You kind of get the rhythm of it after you've done a dozen arguments, but for your first few the question of whether or not to stand up for rebuttal can be stressful.
But--when I was a baby attorney facing that dilemma--a few older attorneys I know gave me this bit of sage advice: "If you really need to stand up, you won't have to think about it." In other words, if you really need to make that final point, you're probably going to be mad enough that your butt leaves your chair of its own accord without your brain having to process it much.
I've thought about that a lot these past few months, as article after article that I read tells concerned progressives to be careful to avoid burnout. "Pick one issue and let the others go," the authors say. But how do you choose between the environment and women's rights? Between basic human dignity and health care?
Well, my conclusion is, if you really need to stand up, you won't have to think about it.
And the first thing that made me shoot out of my chair like a rocket was the travel ban.
The weekend that all happened, I was so mad that I couldn't sit still. I called all three of my representatives for several days in a row. I anxiously watched the news. I wanted to rush to the nearest airport and help, but the truth is that--even as an attorney--my skills aren't as helpful as one might think. If you happen to have already been convicted of a felony and need help then I'm your huckleberry, but immigration law is a separate beast. And without the use of my state-issued Westlaw password and other resources, it's not a beast I felt I could competently tackle at a moment's (or even a year's) notice.
So, instead, I resolved to help the attorneys who are the experts--the ACLU.

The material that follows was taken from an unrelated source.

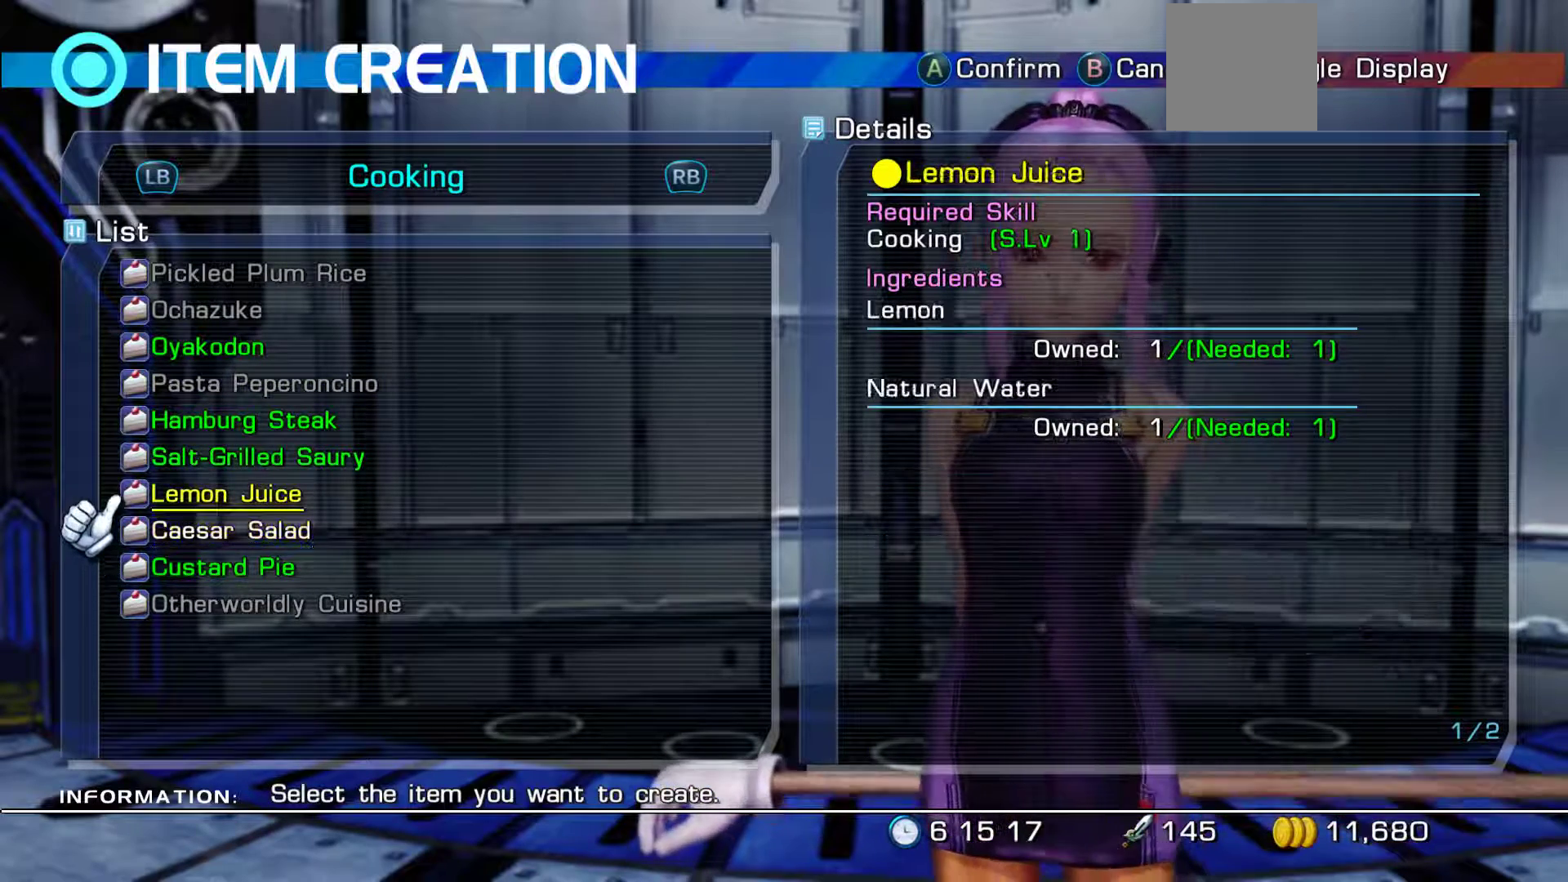
{"dt_ms": 500, "buttons": [], "left_stick": "center", "right_stick": "center", "events": [[33, "DPAD_UP", "up"]]}
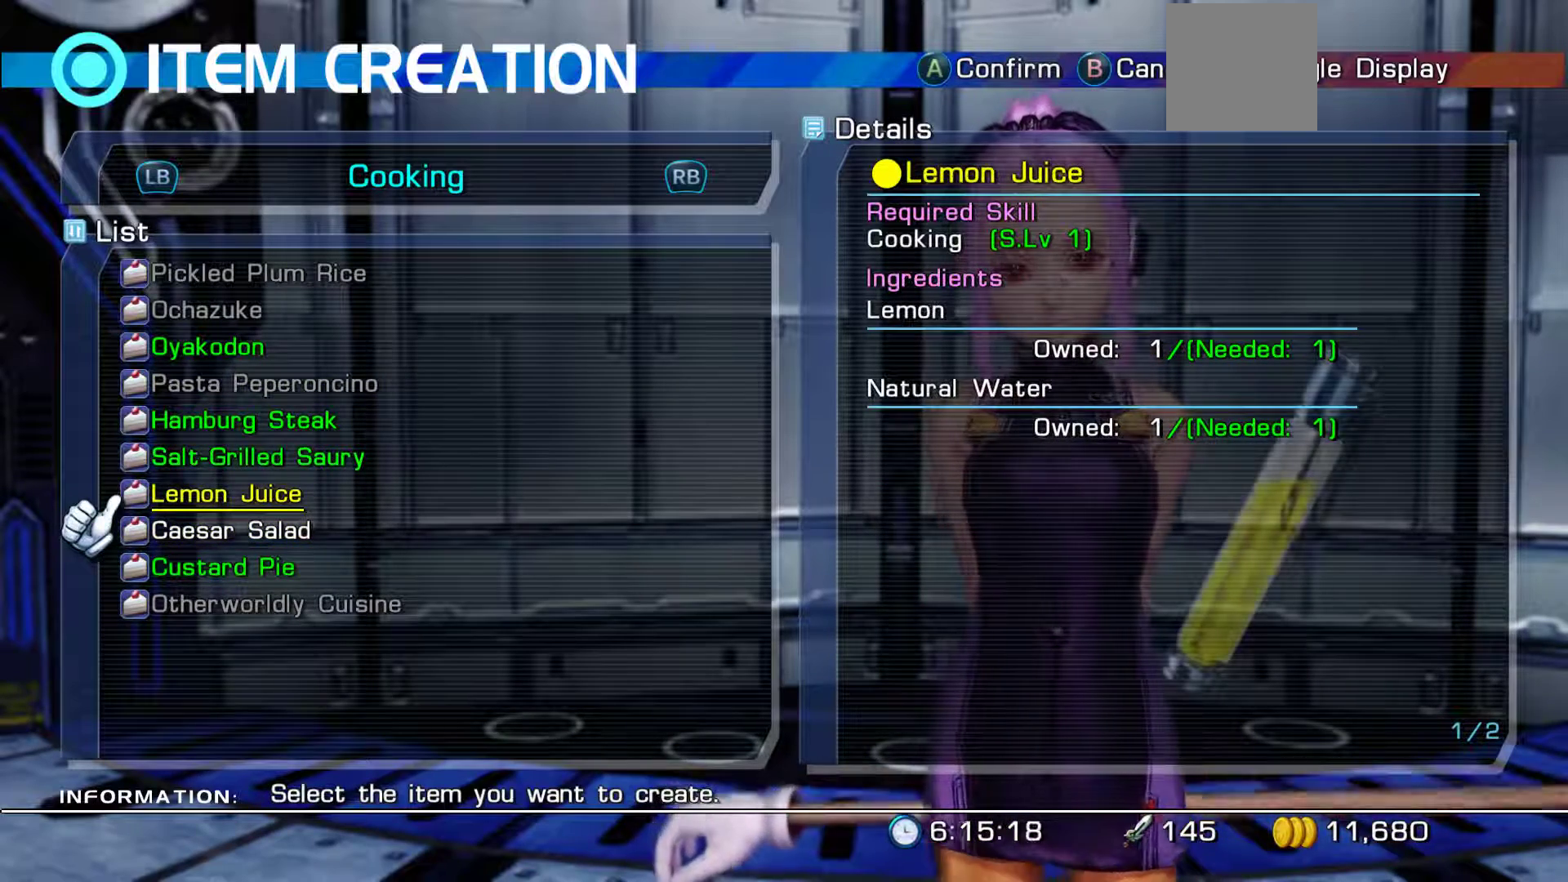
{"dt_ms": 500, "buttons": [], "left_stick": "center", "right_stick": "center", "events": []}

Accordingly, I emailed all of my knitter friends with an ask: HELP ME KNIT BUNNIES! As you can see, they came through most splendidly, and I am now quite pleased to offer our bunnies for sale. The bunnies are $20 each, and every single cent of that will be donated to the ACLU.
I'm happy to ship for out-of-towners ($5 ground or $8 for priority), or to personally deliver to all my friends in downtown Topeka or anywhere in Lawrence. I'm also happy to answer any other questions you have, either generally or about individual bunnies.
Not only will these wee rabbits look absolutely darling in your Easter and Spring baskets, but you'll be helping fight the good fight against cruel immigration policy and a host of other awesome things the ACLU does. Because EVERYBUNNY needs civil rights!